Other concerns: the Matlab scripts are not as automated as they might first appear, because every single batch of data has some sort of issue with it that requires adjusting things in the code. I've automated as much as possible for the most common problems, such as sensor/sensor package lost battery power halfway through deployment, sensor/sensor package completely missing due to malfunction or just not deployed, variables not always in the same order, variable missing from a particular sensor package because the sensor that measures it malfunctioned or was removed, new variables due to new sensors added, etc. There is also the case where one of the ten thermistors also has a pressure sensor and it's present at every other deployment. The project as a whole started out in 2004 with 20 thermistors, 10 at a time spaced equally through the water column; in 2011 it was down to 10, with 5 of them at a time placed at strategic depths of interest to physical oceanographers. As of the end of 2014, I think they're down to 7-8; a number of them failed in 2014.

And that's the core problem about having this software be executable by others. The scripts are highly specific to that particular mooring in that particular place with the particular sensors in their particular deployment plan. Nobody else will have the exact same set of sensors doing this exact thing. Also, each PI will be interested in seeing different types and formats of preliminary figures and data files from any other PIs, so the outputs won't necessarily make everyone equally happy either.

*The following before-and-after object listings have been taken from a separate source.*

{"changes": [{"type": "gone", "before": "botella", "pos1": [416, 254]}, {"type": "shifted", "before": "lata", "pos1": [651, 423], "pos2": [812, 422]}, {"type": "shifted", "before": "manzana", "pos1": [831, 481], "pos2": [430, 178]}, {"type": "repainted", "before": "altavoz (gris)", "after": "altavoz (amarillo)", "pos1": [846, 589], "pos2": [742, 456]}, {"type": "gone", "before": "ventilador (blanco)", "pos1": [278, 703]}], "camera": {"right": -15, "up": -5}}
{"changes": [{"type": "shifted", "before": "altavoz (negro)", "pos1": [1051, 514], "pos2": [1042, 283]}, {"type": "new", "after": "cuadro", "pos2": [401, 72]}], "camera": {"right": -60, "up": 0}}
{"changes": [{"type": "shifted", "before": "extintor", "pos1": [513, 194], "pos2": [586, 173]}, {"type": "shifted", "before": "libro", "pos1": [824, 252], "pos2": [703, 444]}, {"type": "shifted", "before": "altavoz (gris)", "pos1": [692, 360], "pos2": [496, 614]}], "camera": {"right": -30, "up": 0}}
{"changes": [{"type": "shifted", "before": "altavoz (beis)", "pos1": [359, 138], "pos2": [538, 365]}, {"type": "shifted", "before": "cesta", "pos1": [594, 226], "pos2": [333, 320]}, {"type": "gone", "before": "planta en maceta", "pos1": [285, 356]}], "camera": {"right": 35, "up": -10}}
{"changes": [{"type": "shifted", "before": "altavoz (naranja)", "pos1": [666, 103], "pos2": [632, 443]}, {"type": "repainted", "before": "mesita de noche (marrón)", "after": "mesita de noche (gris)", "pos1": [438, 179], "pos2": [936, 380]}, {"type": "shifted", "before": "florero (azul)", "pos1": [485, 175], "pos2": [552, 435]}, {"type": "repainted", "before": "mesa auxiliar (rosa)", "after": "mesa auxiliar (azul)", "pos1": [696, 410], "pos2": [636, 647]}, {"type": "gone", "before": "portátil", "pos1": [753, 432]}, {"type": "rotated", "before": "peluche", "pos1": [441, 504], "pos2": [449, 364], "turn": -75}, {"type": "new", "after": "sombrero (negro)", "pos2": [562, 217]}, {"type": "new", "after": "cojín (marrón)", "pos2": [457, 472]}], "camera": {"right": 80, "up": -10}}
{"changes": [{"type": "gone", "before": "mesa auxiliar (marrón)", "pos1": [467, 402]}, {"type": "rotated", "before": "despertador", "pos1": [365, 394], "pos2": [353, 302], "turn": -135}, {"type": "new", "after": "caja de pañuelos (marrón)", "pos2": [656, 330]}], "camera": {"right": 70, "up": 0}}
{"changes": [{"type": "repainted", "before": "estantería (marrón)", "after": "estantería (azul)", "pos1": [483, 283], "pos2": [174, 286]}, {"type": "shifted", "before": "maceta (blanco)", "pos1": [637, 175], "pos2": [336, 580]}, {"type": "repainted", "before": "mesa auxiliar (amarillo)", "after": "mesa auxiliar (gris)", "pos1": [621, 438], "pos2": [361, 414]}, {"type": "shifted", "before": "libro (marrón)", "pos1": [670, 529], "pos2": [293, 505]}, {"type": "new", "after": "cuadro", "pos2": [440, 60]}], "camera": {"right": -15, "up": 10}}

So what should I adjust to make it more broadly useful to others? I can add code to ask a whole lot of "does X sensor have Y variable this time? If so, it's # what in the input file?" This will get very annoying to have to answer each and every time, which is why I just made a note in my processing steps instructions to check and adjust the variable order in the code directly. Can I just add to my processing steps instructions instead, and say "check and adjust these line numbers in the input file against these line numbers in the Matlab script" ?


Making the perl script executable by others was fairly simple, by comparison. It only needs to be placed in the same directory as the input files. I have added the following to the top of the file:

#Step D in the Workflow Diagram
#This perl script should be placed in the same directory as the data files to be
#processed. It takes the CTD, YSI, and thermistor files after they have been
#initially processed with the proprietary software that came with the sensors,
#and creates versions that will auto-open in Matlab, by stripping off the 
#headers (which often have a variable and unpredictable number of lines). 
#It also creates a file called moor-timestamps.txt to tell Matlab the input 
#variables of importance, that either came from the stripped off headers
#(station names, starting date, starting time) or are found manually (starting
#and ending scan numbers for the "good" data).